Tuesday, September 21, 2010

Newman's Laity



The Pope quoted Newman in his beatification homily:
“I want a laity, not arrogant, not rash in speech, not disputatious, but men who know their religion, who enter into it, who know just where they stand, who know what they hold and what they do not, who know their creed so well that they can give an account of it, who know so much of history that they can defend it.”
Pray for us, Blessed John Henry Newman!

6 Comments:

At Tuesday, September 21, 2010 1:15:00 am , Anonymous Gareth said...

What was Blessed Newman's miracle?

 
At Tuesday, September 21, 2010 11:25:00 am , Anonymous Mark Henderson said...

David, would you believe my grandmother (+2010 at 101 y.o.) was a Newman (and an Anglican) who told me many years ago that we were related to John Henry?! Obviously not in the direct line, but his father and her great grandfather were brothers or cousins or some such. She was a great one for oral history, so I'm inclined to believe her, and it was all tied in with Huguenot ancestry, which Newman certainly had. Perhaps adding to the credibility of the story, in her later years, she was the splitting image of the beatified one as you have pictured him, I kid you not. So, I'm related to a RC saint...imagine that!

 
At Tuesday, September 21, 2010 9:17:00 pm , Anonymous Schütz said...

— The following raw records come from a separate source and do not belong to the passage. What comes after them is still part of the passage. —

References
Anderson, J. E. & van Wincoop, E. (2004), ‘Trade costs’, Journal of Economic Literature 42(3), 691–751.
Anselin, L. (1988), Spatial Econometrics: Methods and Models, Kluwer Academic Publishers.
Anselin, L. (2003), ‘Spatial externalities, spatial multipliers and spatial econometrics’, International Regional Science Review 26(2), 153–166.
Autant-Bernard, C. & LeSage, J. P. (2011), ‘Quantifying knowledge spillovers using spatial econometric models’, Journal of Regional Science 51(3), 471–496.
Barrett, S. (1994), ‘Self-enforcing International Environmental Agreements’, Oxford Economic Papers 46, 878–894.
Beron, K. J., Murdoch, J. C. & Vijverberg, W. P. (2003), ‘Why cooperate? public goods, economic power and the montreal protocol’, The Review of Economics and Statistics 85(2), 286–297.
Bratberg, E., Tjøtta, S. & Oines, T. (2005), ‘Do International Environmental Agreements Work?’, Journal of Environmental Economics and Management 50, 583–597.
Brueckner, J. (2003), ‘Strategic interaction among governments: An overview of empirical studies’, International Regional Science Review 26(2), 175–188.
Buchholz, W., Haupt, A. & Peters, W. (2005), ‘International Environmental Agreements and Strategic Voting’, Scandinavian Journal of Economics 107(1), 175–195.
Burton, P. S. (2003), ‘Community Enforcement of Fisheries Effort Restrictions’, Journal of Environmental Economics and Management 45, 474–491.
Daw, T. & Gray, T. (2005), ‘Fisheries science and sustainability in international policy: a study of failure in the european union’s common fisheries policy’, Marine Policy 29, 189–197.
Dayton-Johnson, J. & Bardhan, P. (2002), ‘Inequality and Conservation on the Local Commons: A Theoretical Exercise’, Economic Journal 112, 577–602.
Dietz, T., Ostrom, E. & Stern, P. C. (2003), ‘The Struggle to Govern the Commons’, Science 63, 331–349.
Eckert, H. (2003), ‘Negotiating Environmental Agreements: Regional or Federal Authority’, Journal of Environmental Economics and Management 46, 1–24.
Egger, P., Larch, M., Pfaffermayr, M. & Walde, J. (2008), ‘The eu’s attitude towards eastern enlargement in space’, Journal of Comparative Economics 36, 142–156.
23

Blessed John Henry, pray for your relative Mark! :-)

Surely you could confirm that story with a bit of investigation, Mark? JHN didn't live that long ago - there can only be a couple of generations involved. I would be very interested.

 
At Wednesday, September 22, 2010 11:49:00 pm , Anonymous Mark Henderson said...

I've tried to follow it up from here but the trail ends in Essex c.1839. There is surprisingly little info on Newman's family available on the net, apart from his brother, who was almost equally notorious. It will have to await a personal trip to the UK, I think. Not that it's ever mattered much to me, John Henry was such an odd character, after all. Interesting, but odd, and a great mis-reader of Luther to boot!

 
At Thursday, September 23, 2010 1:20:00 am , Anonymous Schütz said...

Did he, in fact, read Luther? I don't know if he did. Like many in England in his generation, he more probably relied more on second hand material. Hard to know how much Luther was even available in English at the time. Certainly not what we have today. Newman was better informed on Arius than Luther!

 
At Friday, September 24, 2010 1:48:00 am , Anonymous Mark Henderson said...

Yes he did, or if he didn't he pretended to have had. Check his writings on justification. But I agree, he was more familiar with Arius than Luther, although I hope you are not implying anything by lumping Luther together with that arch-heretic, David. You do, after all, still claim to be a Lutheran!